Benjamin Franklin’s Most Enduring Inventions

Benjamin Franklin was born on January 17, 1706, making today his 305th birthday. Here is a list of things you may or may not have known sprang from this impossibly talented man’s mind.

Glass Armonica

While it was only a redesign of an existing instrument, the crystallophone (which involved producing sound by fingering variously sized glass bowls) Ben Franklin is said to have considered the armonica his favourite invention of all. It quickly became popular in America and Europe – Marie Antoinette took lessons on the instrument as a child, and composers including Bach, Beethoven and Strauss all made music for the armonica specifically. The instrument’s popularity waned after the 18th century due to urban legends about the purported health risks it posed, but you’ll still find youngsters running their fingers around the rims of wine glasses at kids’ tables across the world today.

Bifocals

Why switch between two pairs of glasses when you can just wear one? Ben Franklin invented bifocals with both a near lens and a far one after his vision started deteriorating in his late ’60s, though correspondence between some of Franklin’s contemporaries suggest he had conceived of the idea several decades earlier.

Lightning Rod

Ben Franklin didn’t invent electricity, but in the course of his experiments with the force of nature he did invent the lightning rod. He speculated that a cloud’s electricity, when nearing an iron rod sharpened to a point, would “be drawn out of a cloud silently, before it could come near enough to strike.” Years later Tesla would prove that Franklin’s design actually ionised the air surrounding the rod, rendering it conductive, but hey, still good on Franklin for getting the ball rolling with lightning prevention back in 1749.

Franklin Stove

Most 18th century homes were heated by fireplaces that were inefficient on many fronts. They used a lot of wood, lost a lot of heat, and posed the risk of sending sparks into mostly wood-built homes. Ben Franklin figured there was a better way, and there was: The Franklin Stove, also known as the “circulating stove” and the “Pennsylvania fireplace”, had two distinguishing features: a hollow baffle and an inverted syphon flue that drove more heat into the room instead of losing it up through the chimney. Franklin’s stove sold poorly – his cold flue cooled the smoke too quickly – but his design became the basis for many of stoves that followed it.

Map of the Gulf Stream

One of Franklin’s many roles, at some point in his awesome life, was that of US Deputy Post Master General, and at one point he received a complaint that letters sent from Europe to America took several weeks longer to arrive than ones sent from the New World to the Old.

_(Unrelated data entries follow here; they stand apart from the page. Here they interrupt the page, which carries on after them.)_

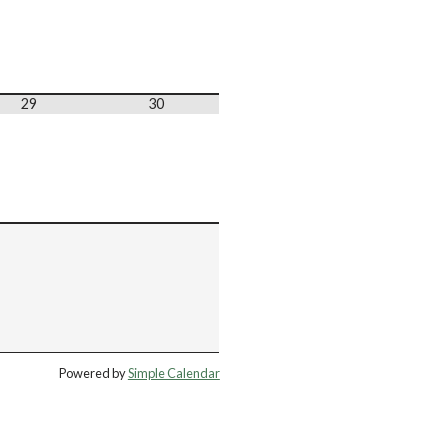
29
30
Powered by
Simple Calendar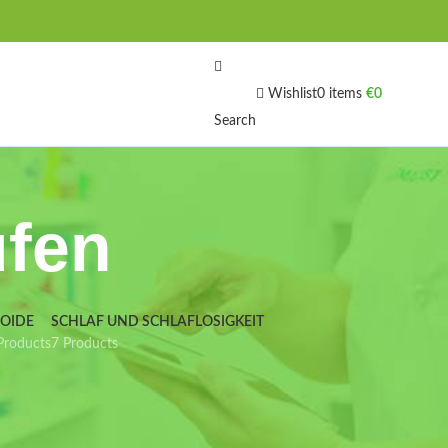
Wishlist
0
items
€
0
Search
ufen
IOIDE
SCHLAF UND SCHLAFLOSIGKEIT
Products
7 Products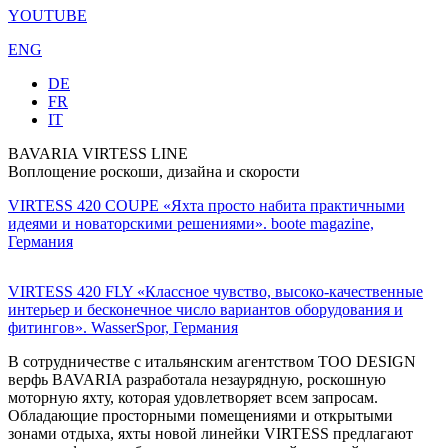
YOUTUBE
ENG
DE
FR
IT
BAVARIA VIRTESS LINE
Воплощение роскоши, дизайна и скорости
VIRTESS 420 COUPE
«Яхта просто набита практичными
идеями и новаторскими решениями». boote magazine,
Германия
VIRTESS 420 FLY
«Классное чувство, высоко-качественные
интерьер и бесконечное число вариантов оборудования и
фитингов». WasserSpor, Германия
В сотрудничестве с итальянским агентством TOO DESIGN
верфь BAVARIA разработала незаурядную, роскошную
моторную яхту, которая удовлетворяет всем запросам.
Обладающие просторными помещениями и открытыми
зонами отдыха, яхты новой линейки VIRTESS предлагают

After consulting with a Nantucket whaling captain, Franklin made the first map of the Gulf Stream, a quick current of warm water running north from the West Indies and east across the Atlantic. His suggestions for British sea captains were summarily ignored for years, but when they did eventually factor the Gulf Stream into their routes they managed to shave up to two weeks off their transit times.

Odometer

The idea of measuring a distance travelled goes back to the Roman architect Vitruvius and is one that also was pursued by fellow polymath Leonardo Da Vinci, but Ben Franklin’s simple odometer – invented to measure the milage travelled by his carriage during a five month Post Office inspection in his days as Post Master General – is the precursor to the modern automotive odometer. Franklin measured the circumference of his carriage wheel – 13 and one-fifth feet – and designed a series of cogs that noted a distance of one mile after every 400 revolutions.